TEXT FOR ANALYSIS:

___

Over 1oo models signed an open letter to Victoria’s Secret CEO John Mehas on Wednesday, urging him to take steps to end abuse alleged to have happened at the company. 
The Model Alliance, a nonprofit that provides support to people in the fashion industry, drafted the letter, which urges Victoria’s Secret to join the nonprofit’s RESPECT Program, wherein participating companies commit to upholding a code of conduct to ensure safety within a job.
The New York Times recently published a report that detailed a “culture of misogyny, bullying, and harassment” at Victoria’s Secret that current and former executives, employees, contractors, and models say was fostered by Ed Razek and Les Wexner, two top executives at the lingerie brand’s parent company, L Brands.
“We believe that this moment can be a wake-up call for Victoria’s Secret,” the letter reads, citing the Times’ report as the impetus for its drafting. 
Sources told the Times that Razek, a former executive at L Brands who stepped down in October 2019, asked women to sit on his lap and kiss him.
Sara Ziff, a longtime model and the founder and executive director of the Model Alliance, said in a statement to Business Insider that the Alliance has been talking to L Brands about harassment issues for several months.

___

DATA EXCERPTS:
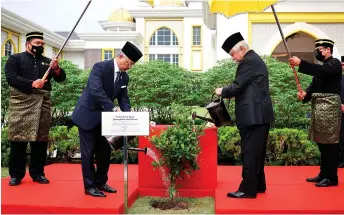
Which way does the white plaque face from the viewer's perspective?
toward the camera

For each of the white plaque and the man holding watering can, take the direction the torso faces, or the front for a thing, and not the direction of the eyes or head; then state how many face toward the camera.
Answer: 1

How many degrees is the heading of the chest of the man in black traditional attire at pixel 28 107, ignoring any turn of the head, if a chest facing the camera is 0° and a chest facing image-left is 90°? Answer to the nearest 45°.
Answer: approximately 315°

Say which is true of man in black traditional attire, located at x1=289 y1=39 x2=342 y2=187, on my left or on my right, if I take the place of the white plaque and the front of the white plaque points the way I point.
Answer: on my left

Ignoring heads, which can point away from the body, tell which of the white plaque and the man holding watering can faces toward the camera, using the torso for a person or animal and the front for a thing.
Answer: the white plaque

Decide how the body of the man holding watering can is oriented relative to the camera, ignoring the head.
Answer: to the viewer's left

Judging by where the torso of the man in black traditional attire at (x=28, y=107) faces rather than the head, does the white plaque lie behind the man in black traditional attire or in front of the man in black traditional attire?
in front

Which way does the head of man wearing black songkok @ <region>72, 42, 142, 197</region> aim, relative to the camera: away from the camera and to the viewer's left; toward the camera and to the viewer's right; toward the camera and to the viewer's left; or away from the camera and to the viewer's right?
toward the camera and to the viewer's right

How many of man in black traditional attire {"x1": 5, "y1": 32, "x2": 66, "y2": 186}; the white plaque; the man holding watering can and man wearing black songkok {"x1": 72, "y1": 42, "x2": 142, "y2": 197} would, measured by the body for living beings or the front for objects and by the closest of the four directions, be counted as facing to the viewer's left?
1
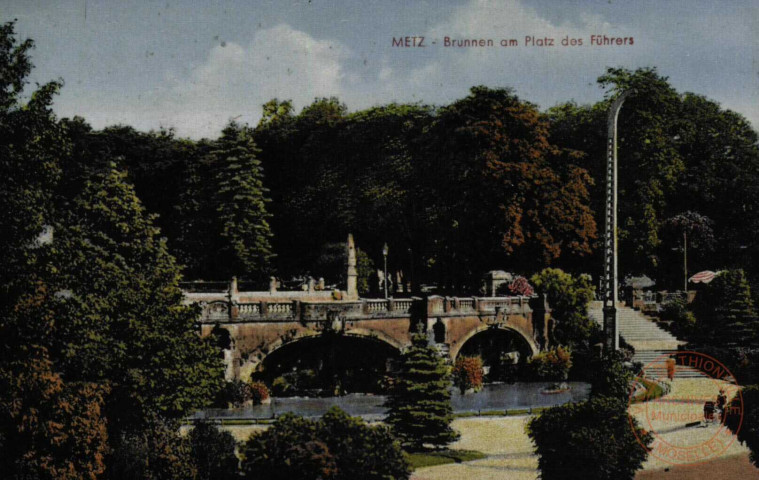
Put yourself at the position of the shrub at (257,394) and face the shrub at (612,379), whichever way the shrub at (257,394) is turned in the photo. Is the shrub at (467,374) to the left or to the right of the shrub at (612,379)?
left

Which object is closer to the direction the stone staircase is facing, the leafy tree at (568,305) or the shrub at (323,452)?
the shrub

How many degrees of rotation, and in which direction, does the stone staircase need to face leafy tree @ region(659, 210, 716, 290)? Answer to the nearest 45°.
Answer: approximately 135° to its left

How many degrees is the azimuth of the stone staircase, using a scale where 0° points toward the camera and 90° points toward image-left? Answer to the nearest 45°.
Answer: approximately 0°

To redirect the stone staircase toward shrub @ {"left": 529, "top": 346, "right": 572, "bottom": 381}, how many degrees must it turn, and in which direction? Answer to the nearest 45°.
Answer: approximately 45° to its right

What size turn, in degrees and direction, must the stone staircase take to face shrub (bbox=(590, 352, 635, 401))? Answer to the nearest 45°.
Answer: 0° — it already faces it

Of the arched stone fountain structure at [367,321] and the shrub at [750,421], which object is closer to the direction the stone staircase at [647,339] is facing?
the shrub

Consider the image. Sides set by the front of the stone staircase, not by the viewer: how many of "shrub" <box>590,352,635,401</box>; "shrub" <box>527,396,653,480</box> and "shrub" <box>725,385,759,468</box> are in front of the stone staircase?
3
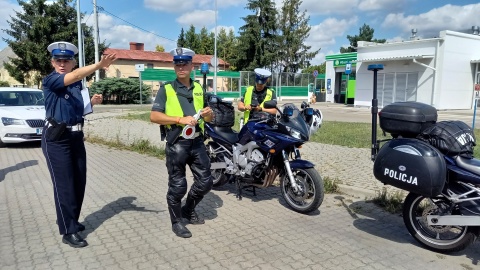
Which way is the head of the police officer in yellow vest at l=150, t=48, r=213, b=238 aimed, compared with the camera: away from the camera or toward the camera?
toward the camera

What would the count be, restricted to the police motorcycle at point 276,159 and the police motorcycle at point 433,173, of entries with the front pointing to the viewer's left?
0

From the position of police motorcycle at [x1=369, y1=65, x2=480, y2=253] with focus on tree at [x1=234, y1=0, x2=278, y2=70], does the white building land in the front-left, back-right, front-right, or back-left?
front-right

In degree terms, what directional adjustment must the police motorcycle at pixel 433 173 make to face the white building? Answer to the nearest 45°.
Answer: approximately 90° to its left

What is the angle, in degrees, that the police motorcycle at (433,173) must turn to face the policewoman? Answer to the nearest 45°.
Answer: approximately 135° to its right

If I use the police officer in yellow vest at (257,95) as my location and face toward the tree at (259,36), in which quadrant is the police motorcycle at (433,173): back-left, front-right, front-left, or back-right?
back-right

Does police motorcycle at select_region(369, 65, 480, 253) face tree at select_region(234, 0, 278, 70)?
no

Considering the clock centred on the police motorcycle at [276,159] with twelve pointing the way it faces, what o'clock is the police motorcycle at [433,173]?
the police motorcycle at [433,173] is roughly at 12 o'clock from the police motorcycle at [276,159].

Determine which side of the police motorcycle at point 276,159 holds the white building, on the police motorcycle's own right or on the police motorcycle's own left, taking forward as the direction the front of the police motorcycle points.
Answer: on the police motorcycle's own left

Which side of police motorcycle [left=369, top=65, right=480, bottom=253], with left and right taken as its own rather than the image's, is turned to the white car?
back

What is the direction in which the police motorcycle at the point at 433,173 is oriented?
to the viewer's right

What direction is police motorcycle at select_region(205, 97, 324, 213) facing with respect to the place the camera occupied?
facing the viewer and to the right of the viewer

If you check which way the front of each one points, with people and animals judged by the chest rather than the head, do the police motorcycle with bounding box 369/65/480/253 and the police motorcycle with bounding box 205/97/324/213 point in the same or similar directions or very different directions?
same or similar directions

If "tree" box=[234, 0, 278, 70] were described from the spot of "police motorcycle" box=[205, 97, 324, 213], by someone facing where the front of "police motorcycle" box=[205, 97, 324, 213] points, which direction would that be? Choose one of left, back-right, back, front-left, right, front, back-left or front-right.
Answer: back-left

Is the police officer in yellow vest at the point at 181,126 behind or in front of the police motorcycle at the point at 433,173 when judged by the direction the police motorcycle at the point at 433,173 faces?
behind

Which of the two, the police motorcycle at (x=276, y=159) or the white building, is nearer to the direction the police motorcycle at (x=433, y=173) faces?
the white building

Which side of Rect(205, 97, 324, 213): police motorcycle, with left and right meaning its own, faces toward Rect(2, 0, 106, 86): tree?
back

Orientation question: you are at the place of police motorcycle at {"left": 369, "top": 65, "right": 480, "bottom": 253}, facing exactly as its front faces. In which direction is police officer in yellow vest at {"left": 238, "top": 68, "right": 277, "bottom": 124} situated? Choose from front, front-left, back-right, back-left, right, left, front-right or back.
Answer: back-left

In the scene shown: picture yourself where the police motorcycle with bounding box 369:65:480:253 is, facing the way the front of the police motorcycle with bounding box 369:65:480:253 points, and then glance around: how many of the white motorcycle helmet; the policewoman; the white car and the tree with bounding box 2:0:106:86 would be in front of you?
0

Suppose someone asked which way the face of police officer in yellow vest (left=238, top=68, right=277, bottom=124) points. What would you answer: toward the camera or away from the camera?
toward the camera
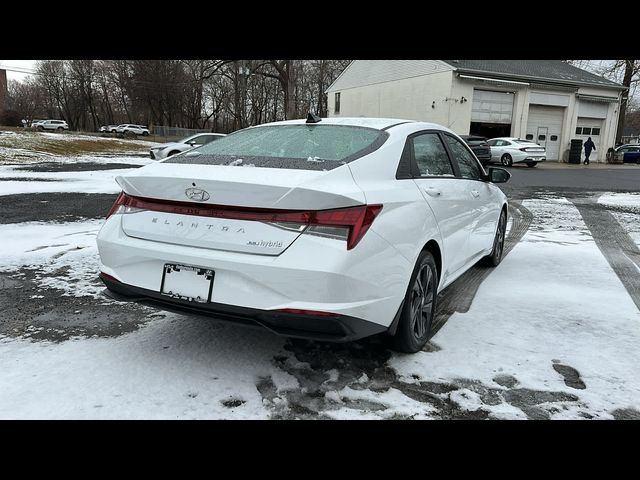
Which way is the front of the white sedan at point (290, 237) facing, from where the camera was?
facing away from the viewer and to the right of the viewer

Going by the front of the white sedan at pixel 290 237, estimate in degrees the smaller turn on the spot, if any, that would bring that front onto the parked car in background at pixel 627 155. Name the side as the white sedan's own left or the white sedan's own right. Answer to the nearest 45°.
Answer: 0° — it already faces it

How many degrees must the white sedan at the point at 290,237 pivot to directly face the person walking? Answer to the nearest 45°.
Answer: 0° — it already faces them

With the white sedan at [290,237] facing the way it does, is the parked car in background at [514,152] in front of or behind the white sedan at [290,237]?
in front

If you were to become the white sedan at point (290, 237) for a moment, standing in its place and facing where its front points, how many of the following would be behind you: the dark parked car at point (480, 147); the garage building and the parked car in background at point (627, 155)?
0

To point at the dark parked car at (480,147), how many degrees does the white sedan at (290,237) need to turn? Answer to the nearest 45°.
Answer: approximately 45° to its left

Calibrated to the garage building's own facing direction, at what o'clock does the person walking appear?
The person walking is roughly at 10 o'clock from the garage building.

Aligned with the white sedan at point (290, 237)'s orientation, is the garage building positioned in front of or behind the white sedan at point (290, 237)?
in front

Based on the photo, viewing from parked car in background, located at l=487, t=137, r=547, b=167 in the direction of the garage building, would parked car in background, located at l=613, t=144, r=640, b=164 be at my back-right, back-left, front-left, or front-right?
front-right

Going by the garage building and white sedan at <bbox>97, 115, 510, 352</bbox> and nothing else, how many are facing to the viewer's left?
0

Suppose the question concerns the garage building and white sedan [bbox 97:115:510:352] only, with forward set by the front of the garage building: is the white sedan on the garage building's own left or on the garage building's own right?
on the garage building's own right
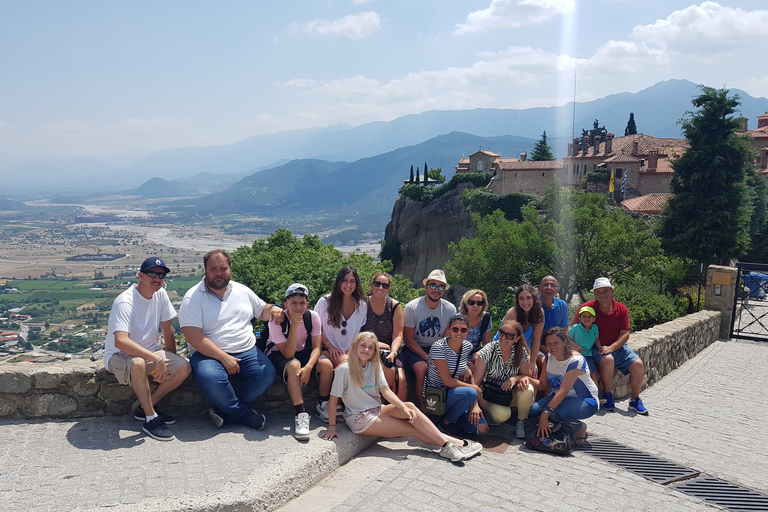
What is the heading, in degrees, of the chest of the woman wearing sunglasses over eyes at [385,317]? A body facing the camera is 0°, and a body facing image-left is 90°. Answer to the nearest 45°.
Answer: approximately 0°

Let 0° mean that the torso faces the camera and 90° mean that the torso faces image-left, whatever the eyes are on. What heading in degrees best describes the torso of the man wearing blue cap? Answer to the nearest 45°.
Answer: approximately 315°

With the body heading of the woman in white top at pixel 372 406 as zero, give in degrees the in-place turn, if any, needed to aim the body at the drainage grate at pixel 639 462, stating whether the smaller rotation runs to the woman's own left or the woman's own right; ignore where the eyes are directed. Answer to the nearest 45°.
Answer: approximately 45° to the woman's own left

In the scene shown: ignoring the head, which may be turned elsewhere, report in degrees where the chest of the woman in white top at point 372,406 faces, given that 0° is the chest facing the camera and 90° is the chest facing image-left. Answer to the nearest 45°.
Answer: approximately 315°

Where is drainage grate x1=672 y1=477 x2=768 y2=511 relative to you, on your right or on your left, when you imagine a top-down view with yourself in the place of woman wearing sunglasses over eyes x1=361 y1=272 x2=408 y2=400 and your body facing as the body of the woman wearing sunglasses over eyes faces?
on your left

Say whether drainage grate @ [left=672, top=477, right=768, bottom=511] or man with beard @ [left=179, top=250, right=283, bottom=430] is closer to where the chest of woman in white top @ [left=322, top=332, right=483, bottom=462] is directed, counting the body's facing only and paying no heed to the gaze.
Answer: the drainage grate

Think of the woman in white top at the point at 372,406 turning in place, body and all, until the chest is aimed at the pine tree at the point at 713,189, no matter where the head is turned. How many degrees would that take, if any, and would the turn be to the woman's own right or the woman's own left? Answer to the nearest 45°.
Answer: approximately 90° to the woman's own left

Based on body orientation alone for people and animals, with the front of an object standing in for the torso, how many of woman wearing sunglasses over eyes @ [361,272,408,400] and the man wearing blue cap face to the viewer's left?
0

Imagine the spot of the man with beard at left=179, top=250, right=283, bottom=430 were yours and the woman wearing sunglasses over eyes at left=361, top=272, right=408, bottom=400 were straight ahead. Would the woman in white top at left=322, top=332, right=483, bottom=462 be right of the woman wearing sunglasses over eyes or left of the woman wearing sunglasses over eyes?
right

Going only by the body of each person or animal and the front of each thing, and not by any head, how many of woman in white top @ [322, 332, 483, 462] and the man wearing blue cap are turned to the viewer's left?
0
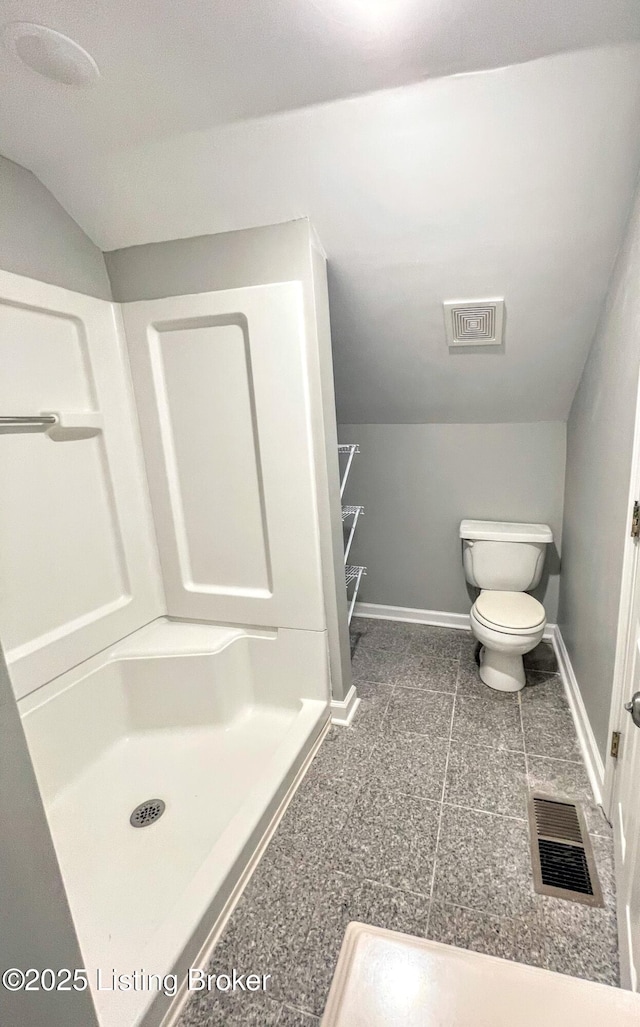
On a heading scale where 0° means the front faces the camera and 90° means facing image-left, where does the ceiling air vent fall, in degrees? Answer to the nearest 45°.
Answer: approximately 0°

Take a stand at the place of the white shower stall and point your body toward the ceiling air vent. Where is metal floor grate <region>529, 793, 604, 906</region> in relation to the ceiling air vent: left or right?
right

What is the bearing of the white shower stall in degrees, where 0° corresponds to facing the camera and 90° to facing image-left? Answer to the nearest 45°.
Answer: approximately 315°

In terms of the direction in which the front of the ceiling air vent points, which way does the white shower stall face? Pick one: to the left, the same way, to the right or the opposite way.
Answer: to the left

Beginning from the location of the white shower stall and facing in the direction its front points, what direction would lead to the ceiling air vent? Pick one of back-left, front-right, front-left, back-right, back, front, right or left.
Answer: front-left

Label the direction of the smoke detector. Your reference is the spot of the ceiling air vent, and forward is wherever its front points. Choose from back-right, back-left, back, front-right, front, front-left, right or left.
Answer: front-right

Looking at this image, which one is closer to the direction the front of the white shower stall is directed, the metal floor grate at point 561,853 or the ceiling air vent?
the metal floor grate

___

ACTIVITY A:
Answer these questions from the article on the Victoria's Secret letter:
(i) Which nonprofit drafted the letter?
(ii) Which publication's report does the letter cite as the impetus for its drafting?
(iii) When did Ed Razek step down from L Brands?
ACTIVITY B:
Proceed with the article on the Victoria's Secret letter, writing what comes after its final sentence.
The rows have nothing to do with the article on the Victoria's Secret letter.

ANSWER SPACE A:
(i) The Model Alliance
(ii) The New York Times
(iii) October 2019

ANSWER SPACE B:
“It is both frustrating and deeply disturbing that Victoria’s Secret/L Brands still have not taken models’ concerns about their safety at work seriously,” Ziff said.
In a statement to Business Insider, an L Brands spokesperson wrote: “We absolutely share a common goal with Model Alliance to ensure the safety and wellbeing of models. Our robust Photo Shoot Procedures, including training and oversight, were implemented in May 2019 and reflect elements of the RESPECT Program and beyond. We’re proud of the progress we’ve made and remain committed to continuous improvement. We’re always open to engage with those looking to make improvements in the industry.”
Wexner is reportedly looking to sell Victoria’s Secret and step down as CEO.
Dear Mr. Mehas,
The Model Alliance met with L Brands/Victoria’s Secret five months ago and proposed that the company take concrete action to change its culture of misogyny and abuse. The company refused to act. L Brands/Victoria’s Secret declined to make binding commitments to protect models and other workers from harassment by joining the RESPECT Program.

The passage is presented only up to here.